[Start of GIVEN RECORDS]
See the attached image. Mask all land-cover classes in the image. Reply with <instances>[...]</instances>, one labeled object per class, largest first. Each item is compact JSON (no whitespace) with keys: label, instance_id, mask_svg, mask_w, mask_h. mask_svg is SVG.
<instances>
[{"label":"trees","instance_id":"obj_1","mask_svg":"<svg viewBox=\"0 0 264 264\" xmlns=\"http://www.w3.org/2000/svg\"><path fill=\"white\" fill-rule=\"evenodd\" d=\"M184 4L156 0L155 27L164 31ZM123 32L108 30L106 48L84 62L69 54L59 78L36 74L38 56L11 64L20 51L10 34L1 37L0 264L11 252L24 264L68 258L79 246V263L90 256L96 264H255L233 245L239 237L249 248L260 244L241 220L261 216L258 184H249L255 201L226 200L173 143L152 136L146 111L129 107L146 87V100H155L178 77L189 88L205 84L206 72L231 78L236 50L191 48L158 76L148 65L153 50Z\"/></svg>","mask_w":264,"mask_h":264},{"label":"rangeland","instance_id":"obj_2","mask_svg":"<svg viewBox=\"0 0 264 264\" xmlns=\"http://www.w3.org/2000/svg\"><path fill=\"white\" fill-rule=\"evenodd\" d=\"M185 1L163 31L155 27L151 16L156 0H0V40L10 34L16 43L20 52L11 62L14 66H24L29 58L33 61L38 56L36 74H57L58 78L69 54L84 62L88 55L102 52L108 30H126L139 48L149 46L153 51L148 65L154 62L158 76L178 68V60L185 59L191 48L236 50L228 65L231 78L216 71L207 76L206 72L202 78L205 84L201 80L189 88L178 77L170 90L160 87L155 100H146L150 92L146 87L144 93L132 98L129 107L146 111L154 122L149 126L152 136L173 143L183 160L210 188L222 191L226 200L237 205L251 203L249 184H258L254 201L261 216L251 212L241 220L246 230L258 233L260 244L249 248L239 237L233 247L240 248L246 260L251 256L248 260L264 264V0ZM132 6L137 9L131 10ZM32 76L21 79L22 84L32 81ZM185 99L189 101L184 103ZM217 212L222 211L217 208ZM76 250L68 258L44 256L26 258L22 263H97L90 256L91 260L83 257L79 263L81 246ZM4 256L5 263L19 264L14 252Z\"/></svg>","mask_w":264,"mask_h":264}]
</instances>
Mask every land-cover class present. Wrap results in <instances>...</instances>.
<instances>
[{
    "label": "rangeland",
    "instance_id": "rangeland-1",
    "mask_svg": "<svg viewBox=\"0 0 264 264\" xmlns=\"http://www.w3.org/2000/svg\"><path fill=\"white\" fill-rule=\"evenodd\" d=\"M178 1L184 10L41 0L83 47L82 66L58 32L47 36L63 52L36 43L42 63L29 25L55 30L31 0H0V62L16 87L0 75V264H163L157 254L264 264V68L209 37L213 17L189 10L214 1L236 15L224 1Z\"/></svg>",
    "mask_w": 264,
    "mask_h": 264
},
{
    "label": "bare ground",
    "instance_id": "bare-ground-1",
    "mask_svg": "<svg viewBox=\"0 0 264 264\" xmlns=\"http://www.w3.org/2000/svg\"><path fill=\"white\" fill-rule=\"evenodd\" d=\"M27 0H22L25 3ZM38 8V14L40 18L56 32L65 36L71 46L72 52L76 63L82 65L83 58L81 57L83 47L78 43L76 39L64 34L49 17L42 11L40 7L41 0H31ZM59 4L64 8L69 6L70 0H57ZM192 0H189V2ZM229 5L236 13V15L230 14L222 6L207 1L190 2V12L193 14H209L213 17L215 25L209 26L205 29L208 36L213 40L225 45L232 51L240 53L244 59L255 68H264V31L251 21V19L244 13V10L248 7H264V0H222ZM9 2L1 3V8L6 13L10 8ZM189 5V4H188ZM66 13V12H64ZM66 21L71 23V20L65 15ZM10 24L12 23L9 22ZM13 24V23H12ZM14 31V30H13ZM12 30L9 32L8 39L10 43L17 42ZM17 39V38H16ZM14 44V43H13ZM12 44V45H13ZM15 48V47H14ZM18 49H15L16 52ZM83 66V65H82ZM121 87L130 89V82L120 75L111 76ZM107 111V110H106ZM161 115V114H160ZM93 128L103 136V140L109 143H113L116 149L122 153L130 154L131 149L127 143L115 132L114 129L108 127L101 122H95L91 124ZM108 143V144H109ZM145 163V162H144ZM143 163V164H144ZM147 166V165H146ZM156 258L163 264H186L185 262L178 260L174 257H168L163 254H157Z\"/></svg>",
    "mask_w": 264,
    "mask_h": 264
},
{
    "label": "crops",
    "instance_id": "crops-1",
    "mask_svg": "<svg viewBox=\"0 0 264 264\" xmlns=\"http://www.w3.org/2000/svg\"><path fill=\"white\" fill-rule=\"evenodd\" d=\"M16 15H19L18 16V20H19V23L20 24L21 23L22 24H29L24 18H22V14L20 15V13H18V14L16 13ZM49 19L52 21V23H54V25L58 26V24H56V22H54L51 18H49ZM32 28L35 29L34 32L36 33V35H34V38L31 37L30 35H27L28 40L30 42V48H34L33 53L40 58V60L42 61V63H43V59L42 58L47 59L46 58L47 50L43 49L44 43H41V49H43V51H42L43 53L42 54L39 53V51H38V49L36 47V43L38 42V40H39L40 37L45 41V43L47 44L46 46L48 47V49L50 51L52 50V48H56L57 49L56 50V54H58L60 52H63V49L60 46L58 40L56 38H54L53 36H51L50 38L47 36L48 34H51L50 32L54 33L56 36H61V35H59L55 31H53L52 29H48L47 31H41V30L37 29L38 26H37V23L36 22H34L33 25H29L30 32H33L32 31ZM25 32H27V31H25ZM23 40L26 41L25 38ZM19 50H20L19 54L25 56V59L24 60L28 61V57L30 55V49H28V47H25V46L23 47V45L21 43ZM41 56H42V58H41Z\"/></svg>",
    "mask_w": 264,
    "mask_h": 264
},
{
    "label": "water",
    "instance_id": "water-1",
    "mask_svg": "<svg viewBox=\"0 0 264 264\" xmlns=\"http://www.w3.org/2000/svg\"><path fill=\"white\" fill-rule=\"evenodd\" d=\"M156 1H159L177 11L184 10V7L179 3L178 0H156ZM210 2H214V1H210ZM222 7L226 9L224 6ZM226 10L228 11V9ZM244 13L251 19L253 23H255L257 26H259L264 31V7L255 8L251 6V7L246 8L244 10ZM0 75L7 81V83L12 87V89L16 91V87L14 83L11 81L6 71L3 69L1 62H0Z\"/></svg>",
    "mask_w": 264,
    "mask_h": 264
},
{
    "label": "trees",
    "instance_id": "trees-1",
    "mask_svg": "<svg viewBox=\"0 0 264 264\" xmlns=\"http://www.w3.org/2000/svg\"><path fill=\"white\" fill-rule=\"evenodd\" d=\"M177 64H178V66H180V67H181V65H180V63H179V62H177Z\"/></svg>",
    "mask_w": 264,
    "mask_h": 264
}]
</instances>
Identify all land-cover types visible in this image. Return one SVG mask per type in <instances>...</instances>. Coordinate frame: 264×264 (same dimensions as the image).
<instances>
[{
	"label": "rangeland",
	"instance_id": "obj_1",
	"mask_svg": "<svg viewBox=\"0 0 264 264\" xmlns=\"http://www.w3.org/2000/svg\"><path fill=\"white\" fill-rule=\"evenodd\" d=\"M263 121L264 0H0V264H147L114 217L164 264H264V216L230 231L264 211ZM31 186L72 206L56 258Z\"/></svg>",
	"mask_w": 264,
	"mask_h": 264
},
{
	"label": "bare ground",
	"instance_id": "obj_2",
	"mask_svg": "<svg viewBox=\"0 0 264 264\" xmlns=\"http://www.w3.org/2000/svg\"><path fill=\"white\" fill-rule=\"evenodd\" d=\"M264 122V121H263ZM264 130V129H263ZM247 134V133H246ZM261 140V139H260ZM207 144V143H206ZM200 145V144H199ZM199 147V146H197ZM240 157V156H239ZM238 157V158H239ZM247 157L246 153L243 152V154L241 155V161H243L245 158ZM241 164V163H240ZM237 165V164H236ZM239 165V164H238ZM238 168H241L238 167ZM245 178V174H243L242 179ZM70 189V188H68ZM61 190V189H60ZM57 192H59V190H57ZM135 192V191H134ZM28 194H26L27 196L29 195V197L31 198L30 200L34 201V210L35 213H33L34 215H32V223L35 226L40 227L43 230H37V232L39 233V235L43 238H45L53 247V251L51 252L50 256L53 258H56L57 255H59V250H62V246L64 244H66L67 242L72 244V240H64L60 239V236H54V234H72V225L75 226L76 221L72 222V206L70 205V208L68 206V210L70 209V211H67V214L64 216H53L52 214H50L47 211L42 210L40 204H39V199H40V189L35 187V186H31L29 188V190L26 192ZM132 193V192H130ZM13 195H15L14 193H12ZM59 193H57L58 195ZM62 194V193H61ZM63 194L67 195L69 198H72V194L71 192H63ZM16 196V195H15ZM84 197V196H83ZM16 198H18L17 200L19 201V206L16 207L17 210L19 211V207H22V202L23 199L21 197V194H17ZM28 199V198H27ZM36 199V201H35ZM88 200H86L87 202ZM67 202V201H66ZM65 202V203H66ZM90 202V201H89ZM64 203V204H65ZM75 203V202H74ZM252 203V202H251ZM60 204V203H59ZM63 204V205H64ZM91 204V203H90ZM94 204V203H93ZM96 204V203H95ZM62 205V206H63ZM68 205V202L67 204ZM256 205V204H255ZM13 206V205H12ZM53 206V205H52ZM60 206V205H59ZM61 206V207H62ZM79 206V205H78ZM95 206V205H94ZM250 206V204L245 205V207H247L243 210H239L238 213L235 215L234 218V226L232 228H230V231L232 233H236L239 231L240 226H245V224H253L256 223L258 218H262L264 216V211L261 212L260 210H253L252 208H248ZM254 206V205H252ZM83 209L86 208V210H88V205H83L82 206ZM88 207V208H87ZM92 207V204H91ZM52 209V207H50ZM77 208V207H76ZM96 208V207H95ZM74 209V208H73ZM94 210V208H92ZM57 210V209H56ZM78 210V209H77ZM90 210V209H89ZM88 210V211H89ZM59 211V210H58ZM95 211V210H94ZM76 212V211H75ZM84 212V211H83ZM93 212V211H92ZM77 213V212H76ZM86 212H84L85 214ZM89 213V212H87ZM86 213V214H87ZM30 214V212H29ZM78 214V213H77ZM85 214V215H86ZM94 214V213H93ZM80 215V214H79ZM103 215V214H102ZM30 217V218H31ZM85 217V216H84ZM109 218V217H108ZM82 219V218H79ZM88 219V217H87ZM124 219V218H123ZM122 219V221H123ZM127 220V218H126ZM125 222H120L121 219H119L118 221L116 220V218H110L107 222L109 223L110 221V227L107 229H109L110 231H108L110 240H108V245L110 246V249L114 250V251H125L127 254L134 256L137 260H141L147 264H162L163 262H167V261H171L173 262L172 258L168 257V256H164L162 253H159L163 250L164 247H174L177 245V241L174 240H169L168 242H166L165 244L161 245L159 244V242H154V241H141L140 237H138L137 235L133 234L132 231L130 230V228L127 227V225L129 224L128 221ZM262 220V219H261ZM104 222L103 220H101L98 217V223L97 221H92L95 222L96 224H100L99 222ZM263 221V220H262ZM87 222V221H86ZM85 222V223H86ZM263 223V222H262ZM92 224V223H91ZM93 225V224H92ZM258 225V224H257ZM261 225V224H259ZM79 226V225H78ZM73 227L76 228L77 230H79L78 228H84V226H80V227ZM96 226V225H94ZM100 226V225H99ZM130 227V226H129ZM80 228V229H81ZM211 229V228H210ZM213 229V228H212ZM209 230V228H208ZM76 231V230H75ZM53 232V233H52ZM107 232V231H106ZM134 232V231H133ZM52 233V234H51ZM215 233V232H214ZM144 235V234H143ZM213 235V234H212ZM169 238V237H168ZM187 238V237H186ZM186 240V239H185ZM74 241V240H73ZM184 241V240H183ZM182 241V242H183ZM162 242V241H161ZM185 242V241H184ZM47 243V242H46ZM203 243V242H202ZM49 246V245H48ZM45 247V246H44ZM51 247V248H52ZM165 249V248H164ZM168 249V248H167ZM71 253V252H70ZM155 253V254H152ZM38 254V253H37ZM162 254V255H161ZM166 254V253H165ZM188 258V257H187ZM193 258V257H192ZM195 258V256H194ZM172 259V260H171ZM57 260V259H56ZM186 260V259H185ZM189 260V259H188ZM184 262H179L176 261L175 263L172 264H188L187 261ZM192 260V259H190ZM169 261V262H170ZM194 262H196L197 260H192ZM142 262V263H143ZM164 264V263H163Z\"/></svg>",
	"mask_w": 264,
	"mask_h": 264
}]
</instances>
[End of GIVEN RECORDS]
§ **TASK BRIEF**:
Count the lines in the records above that contain the string "ground", where case counts. Give only the number.

§ **FINAL RESULT**:
3